● About this task:
As the answer, set down the lines below from the one containing "root of tail: (309, 307)" through the one containing "right back paw: (336, 507)", exactly and inclusively, and no others.

== Given records

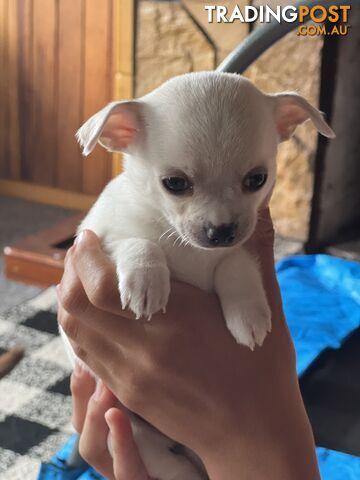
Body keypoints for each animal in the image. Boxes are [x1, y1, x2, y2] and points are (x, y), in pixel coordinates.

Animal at [61, 72, 334, 480]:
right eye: (175, 183)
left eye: (257, 179)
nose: (221, 231)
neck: (190, 251)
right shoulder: (98, 237)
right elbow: (139, 242)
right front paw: (146, 281)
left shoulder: (243, 250)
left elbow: (235, 267)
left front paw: (248, 314)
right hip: (126, 425)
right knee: (165, 462)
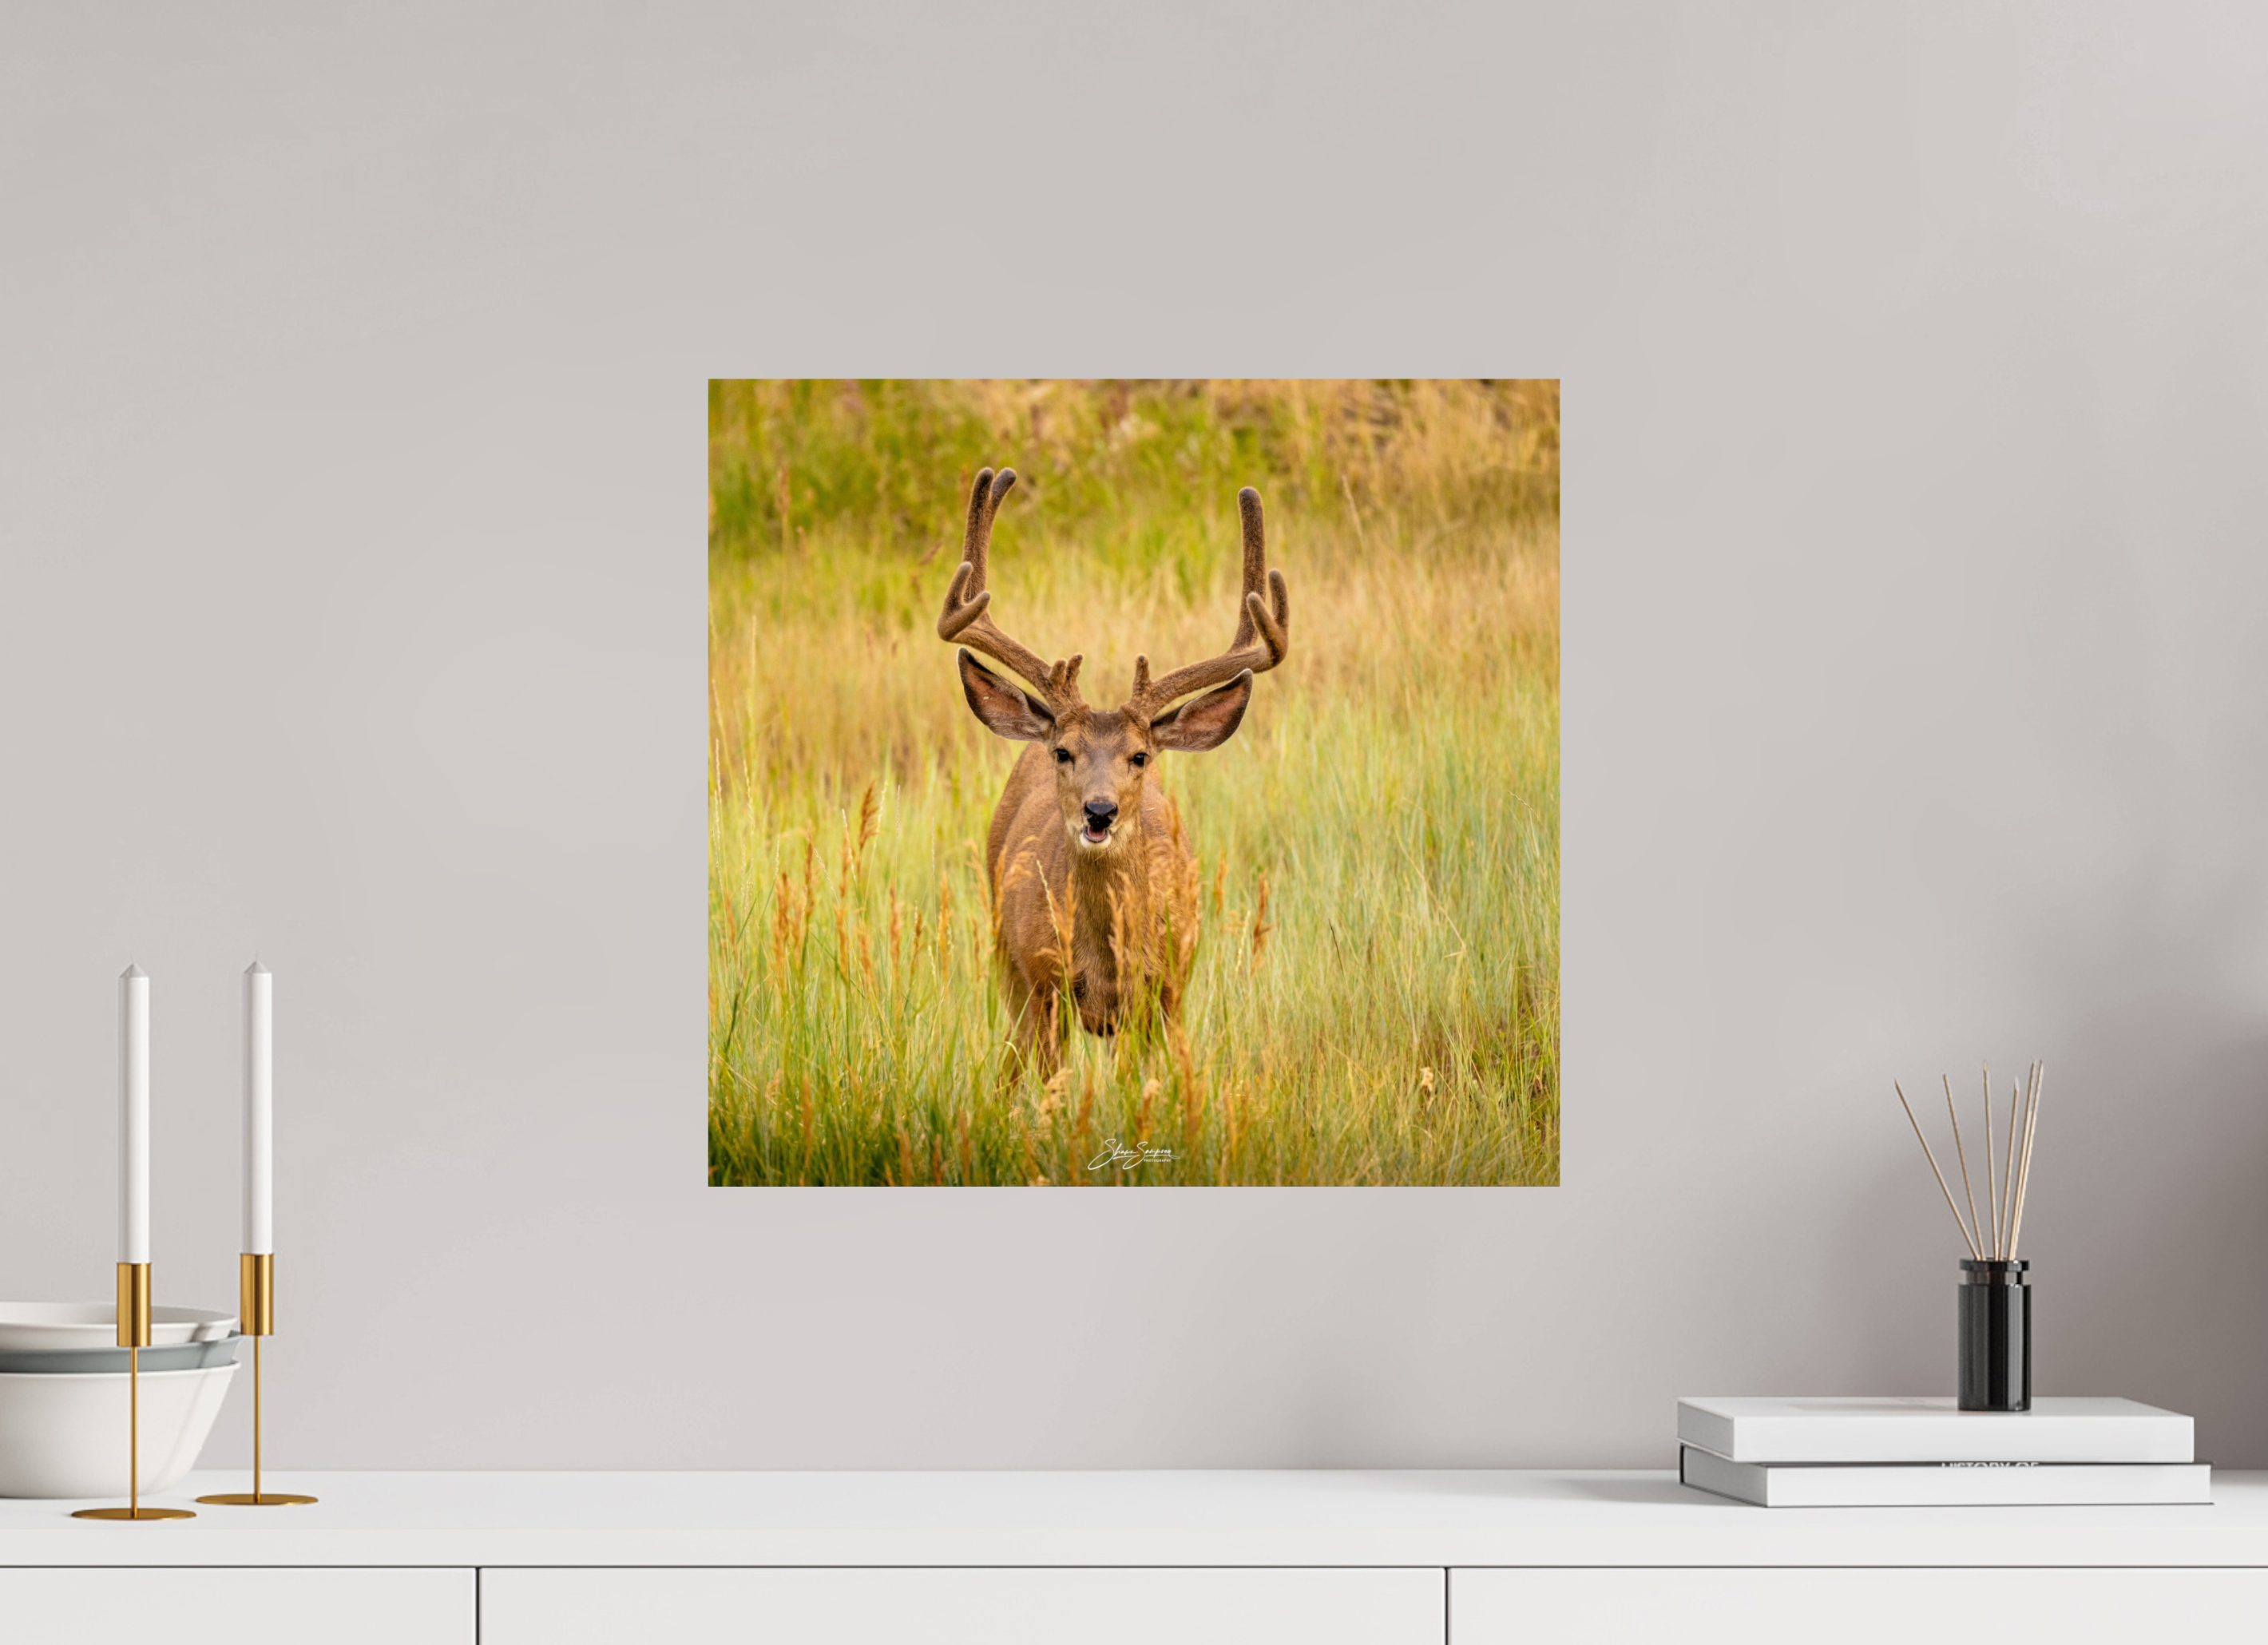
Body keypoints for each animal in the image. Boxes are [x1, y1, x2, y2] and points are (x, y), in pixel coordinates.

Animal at [938, 466, 1291, 1074]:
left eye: (1140, 756)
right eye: (1064, 752)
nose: (1098, 811)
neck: (1105, 962)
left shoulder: (1168, 992)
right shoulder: (1043, 987)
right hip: (1005, 959)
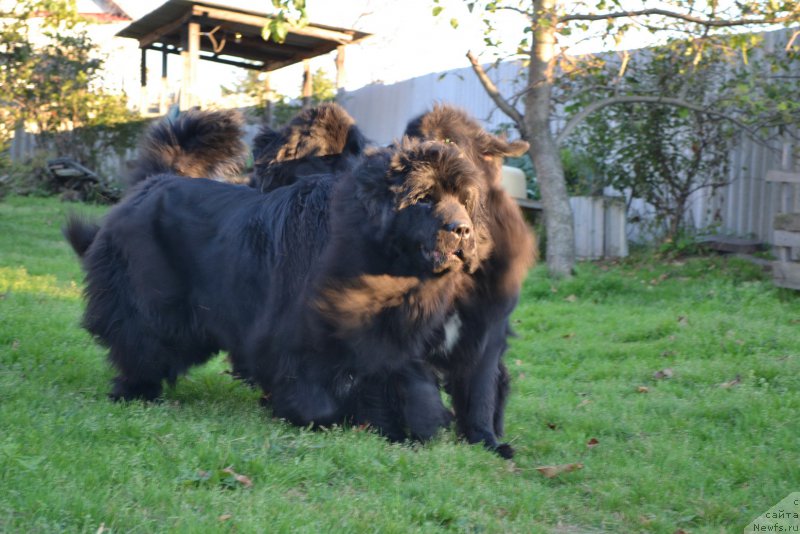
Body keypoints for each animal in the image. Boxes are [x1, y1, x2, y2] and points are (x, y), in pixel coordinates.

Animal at [64, 110, 488, 444]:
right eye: (423, 199)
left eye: (464, 200)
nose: (463, 230)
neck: (384, 268)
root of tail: (151, 184)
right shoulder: (297, 338)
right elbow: (313, 394)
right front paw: (314, 414)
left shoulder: (388, 340)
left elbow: (410, 388)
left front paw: (409, 425)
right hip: (153, 300)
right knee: (140, 339)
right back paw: (136, 390)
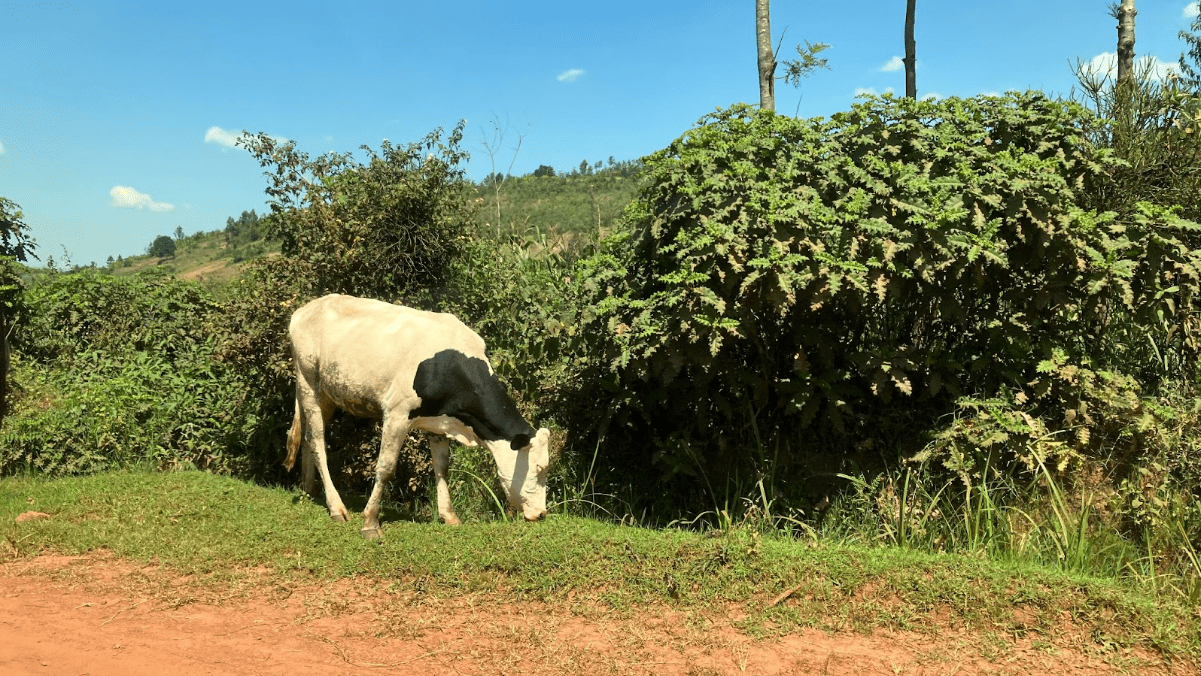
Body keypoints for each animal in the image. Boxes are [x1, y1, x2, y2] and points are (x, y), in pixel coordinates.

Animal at [283, 294, 550, 542]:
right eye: (539, 469)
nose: (541, 514)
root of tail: (309, 307)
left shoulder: (439, 420)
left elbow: (442, 466)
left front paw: (449, 516)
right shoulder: (397, 413)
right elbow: (386, 467)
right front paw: (370, 523)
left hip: (328, 392)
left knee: (306, 436)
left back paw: (309, 490)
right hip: (308, 380)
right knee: (317, 439)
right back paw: (336, 507)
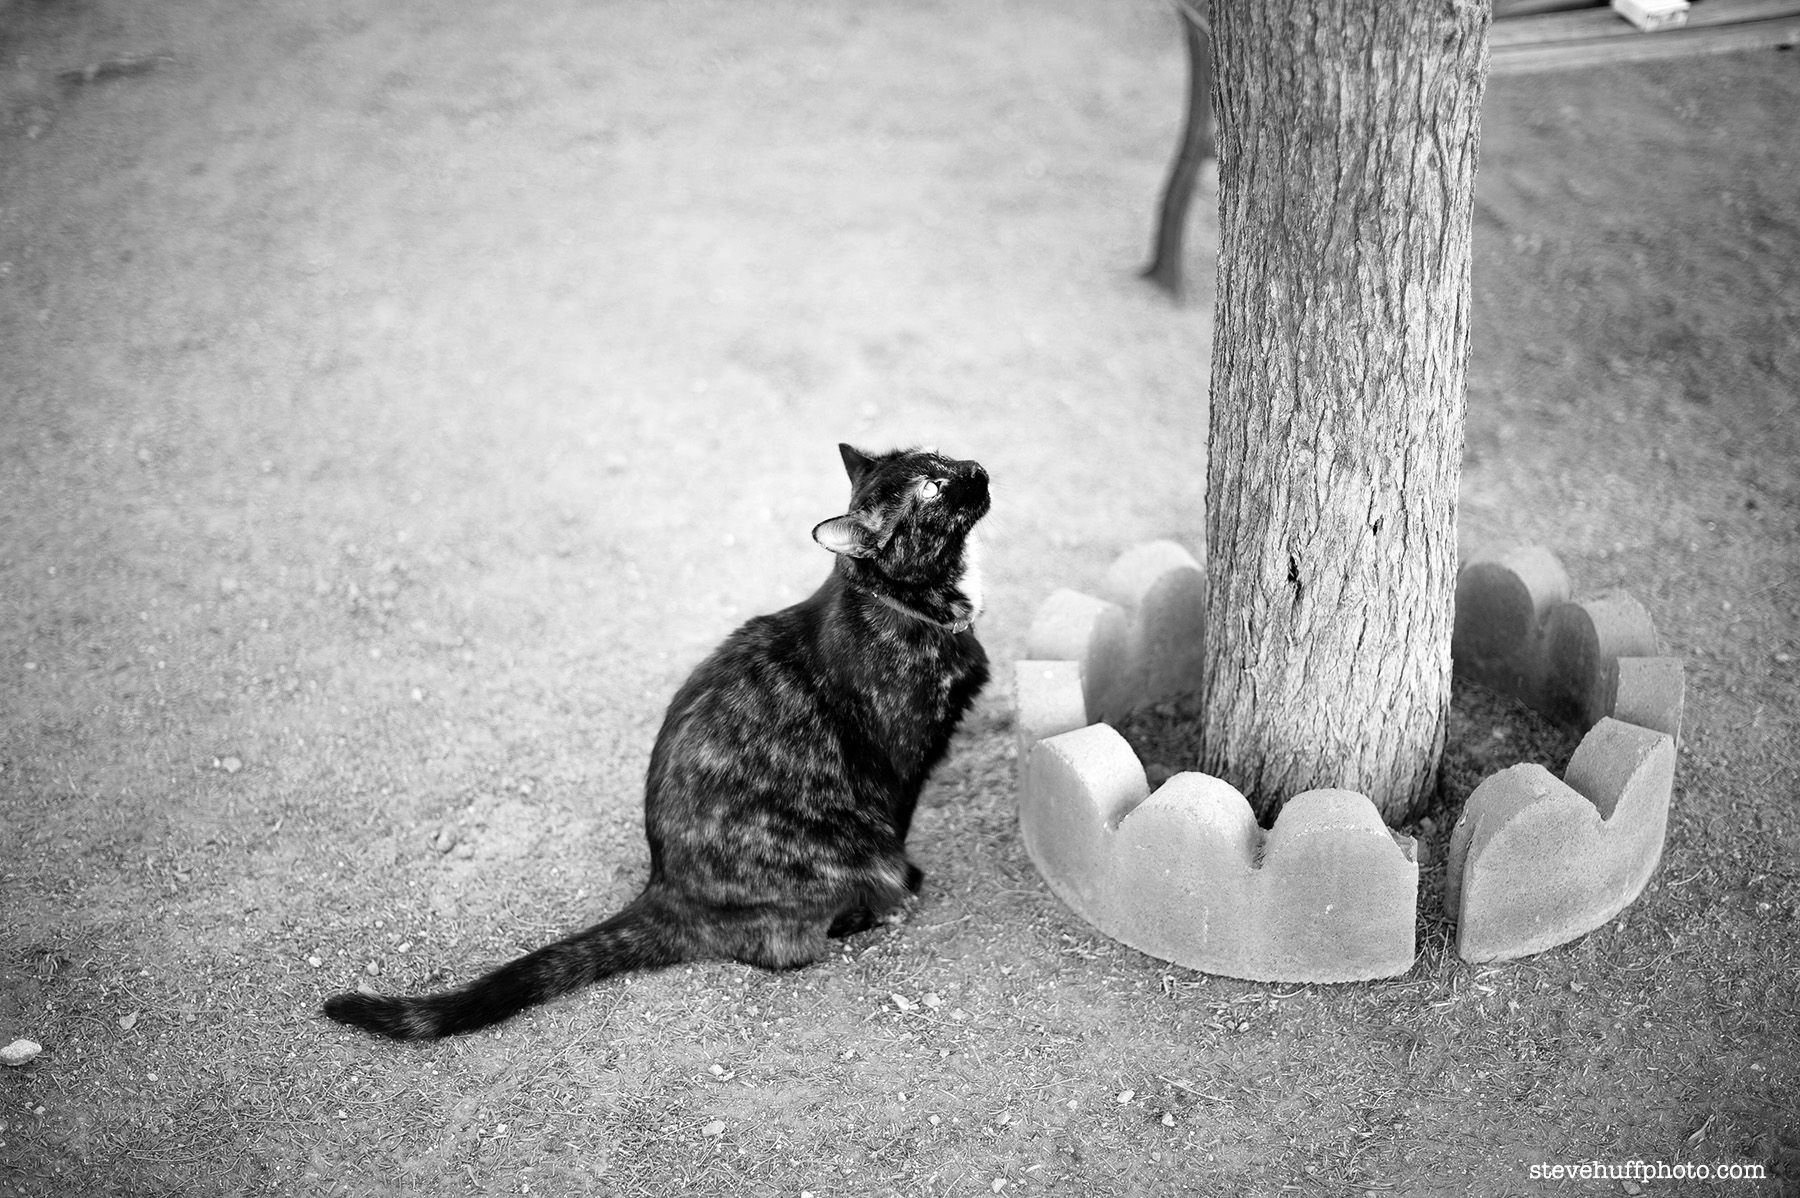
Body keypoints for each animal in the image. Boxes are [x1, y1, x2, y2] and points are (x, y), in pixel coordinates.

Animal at [323, 443, 991, 1040]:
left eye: (940, 455)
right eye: (931, 488)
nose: (977, 468)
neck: (921, 606)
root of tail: (663, 887)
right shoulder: (903, 765)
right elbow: (900, 827)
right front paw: (907, 881)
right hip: (846, 852)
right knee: (792, 943)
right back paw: (876, 904)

====

● Answer to the exercise:
root of tail: (309, 307)
left shoulder: (439, 420)
left elbow: (442, 466)
left front paw: (449, 516)
right shoulder: (397, 413)
right elbow: (386, 467)
right front paw: (370, 523)
left hip: (328, 392)
left knee: (306, 436)
left back paw: (309, 490)
right hip: (308, 380)
right knee: (317, 439)
right back paw: (336, 507)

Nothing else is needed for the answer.